MATERIAL PROVIDED:
◆ ◆ ◆ ◆ ◆ ◆ ◆
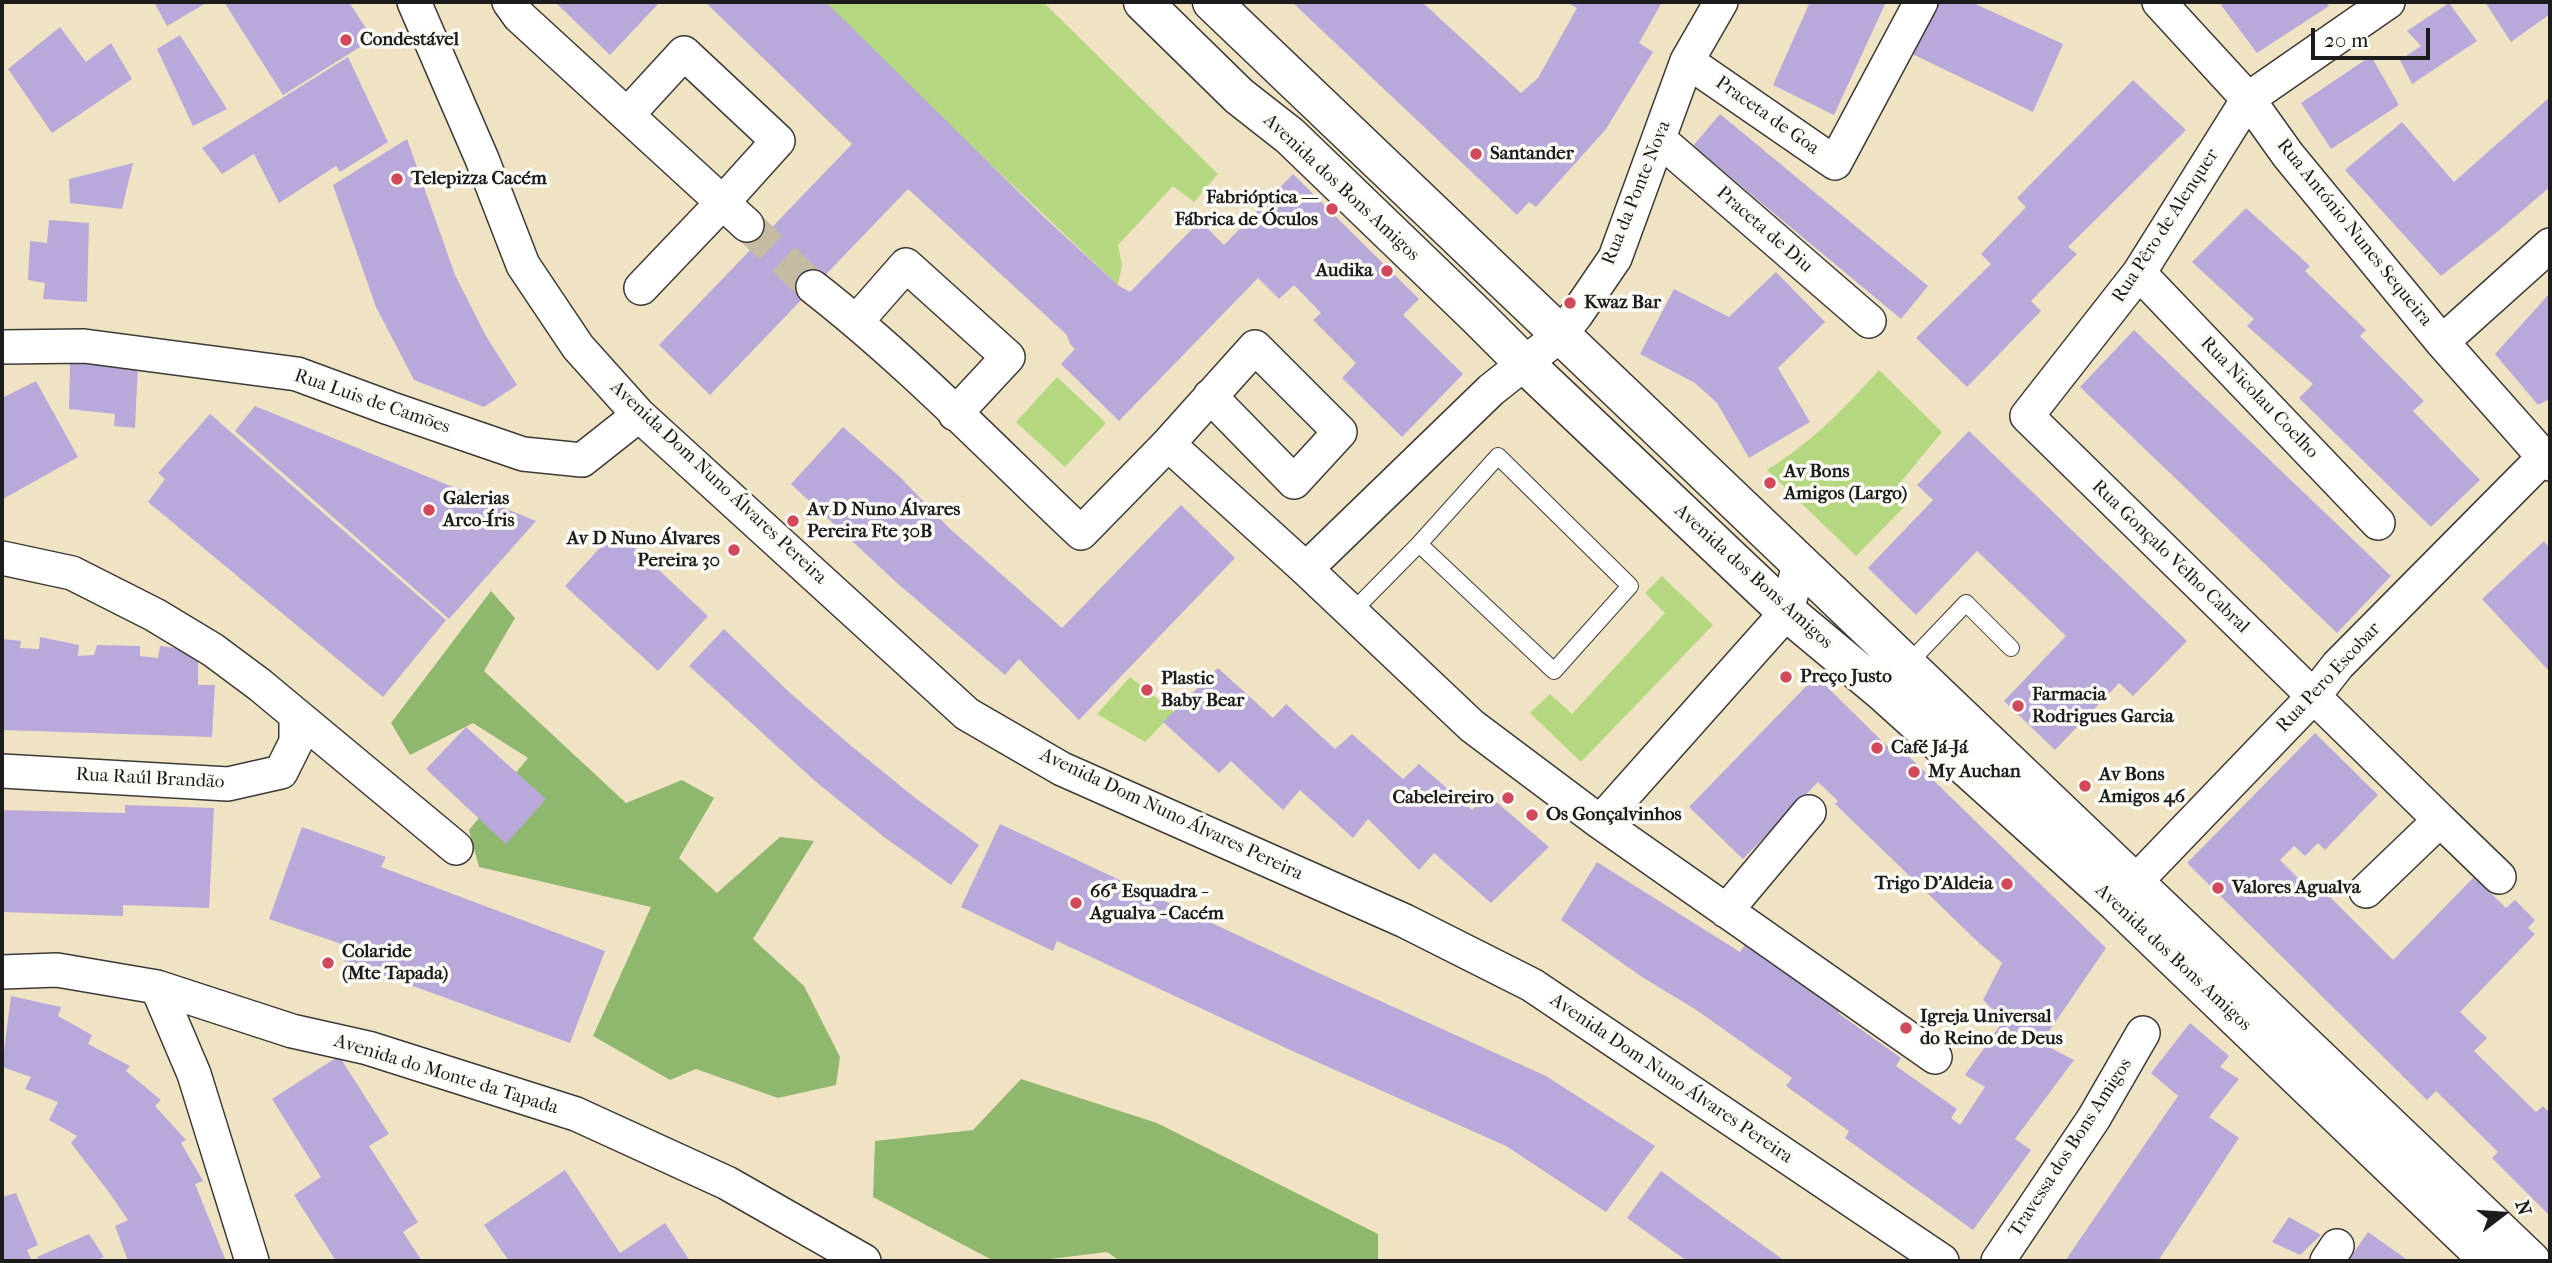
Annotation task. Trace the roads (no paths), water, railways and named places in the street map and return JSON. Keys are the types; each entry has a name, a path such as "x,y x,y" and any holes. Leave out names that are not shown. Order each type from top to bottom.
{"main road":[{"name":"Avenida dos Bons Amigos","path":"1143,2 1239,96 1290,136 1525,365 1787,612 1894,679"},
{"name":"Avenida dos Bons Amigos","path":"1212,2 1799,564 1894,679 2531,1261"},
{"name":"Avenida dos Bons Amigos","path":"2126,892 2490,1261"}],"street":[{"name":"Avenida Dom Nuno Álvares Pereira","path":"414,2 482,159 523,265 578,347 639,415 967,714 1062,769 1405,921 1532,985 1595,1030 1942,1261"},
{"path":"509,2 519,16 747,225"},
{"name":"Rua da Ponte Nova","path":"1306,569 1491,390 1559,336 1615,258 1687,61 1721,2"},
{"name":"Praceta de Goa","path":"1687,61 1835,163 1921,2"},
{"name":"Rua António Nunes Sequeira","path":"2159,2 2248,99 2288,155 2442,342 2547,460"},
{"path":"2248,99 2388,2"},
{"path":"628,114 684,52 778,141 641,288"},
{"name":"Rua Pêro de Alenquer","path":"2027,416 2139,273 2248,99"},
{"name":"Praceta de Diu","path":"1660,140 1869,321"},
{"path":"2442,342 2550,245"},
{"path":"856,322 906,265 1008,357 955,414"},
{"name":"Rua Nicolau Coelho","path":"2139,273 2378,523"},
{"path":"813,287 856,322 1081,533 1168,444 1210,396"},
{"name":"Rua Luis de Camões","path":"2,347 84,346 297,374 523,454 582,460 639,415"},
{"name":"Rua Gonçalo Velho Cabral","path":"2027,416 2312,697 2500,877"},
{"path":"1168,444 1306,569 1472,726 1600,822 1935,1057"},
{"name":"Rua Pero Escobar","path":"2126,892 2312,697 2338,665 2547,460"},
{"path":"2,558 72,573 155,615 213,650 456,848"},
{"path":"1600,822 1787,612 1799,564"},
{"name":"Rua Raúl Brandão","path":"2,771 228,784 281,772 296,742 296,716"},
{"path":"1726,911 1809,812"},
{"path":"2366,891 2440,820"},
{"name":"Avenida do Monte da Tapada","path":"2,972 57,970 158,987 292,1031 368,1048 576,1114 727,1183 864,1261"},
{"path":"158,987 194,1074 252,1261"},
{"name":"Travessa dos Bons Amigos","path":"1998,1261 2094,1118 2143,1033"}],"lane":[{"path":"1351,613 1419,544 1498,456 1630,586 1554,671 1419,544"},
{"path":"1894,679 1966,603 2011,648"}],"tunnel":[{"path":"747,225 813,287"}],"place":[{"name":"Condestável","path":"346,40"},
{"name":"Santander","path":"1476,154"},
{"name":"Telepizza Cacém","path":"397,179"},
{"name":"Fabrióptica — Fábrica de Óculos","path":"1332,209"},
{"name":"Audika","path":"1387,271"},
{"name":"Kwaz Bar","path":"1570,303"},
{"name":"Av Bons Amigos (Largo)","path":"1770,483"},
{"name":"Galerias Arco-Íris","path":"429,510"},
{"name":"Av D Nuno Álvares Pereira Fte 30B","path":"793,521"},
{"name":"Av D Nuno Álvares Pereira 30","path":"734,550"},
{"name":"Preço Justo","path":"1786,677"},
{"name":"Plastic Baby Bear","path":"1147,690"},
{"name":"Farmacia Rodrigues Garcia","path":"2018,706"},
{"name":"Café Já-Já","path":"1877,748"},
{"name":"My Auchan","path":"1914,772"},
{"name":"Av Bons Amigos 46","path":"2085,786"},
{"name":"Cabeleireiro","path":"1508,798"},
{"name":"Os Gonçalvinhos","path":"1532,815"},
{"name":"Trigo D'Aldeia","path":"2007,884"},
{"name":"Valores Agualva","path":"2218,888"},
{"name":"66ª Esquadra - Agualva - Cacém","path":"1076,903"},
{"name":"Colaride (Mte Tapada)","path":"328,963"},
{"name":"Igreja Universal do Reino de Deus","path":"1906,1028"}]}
◆ ◆ ◆ ◆ ◆ ◆ ◆
AIM OF THE TASK:
The lines of the records that contain the string "Agualva" should be located and copied.

ANSWER SPACE:
{"name":"Valores Agualva","path":"2218,888"},
{"name":"66ª Esquadra - Agualva - Cacém","path":"1076,903"},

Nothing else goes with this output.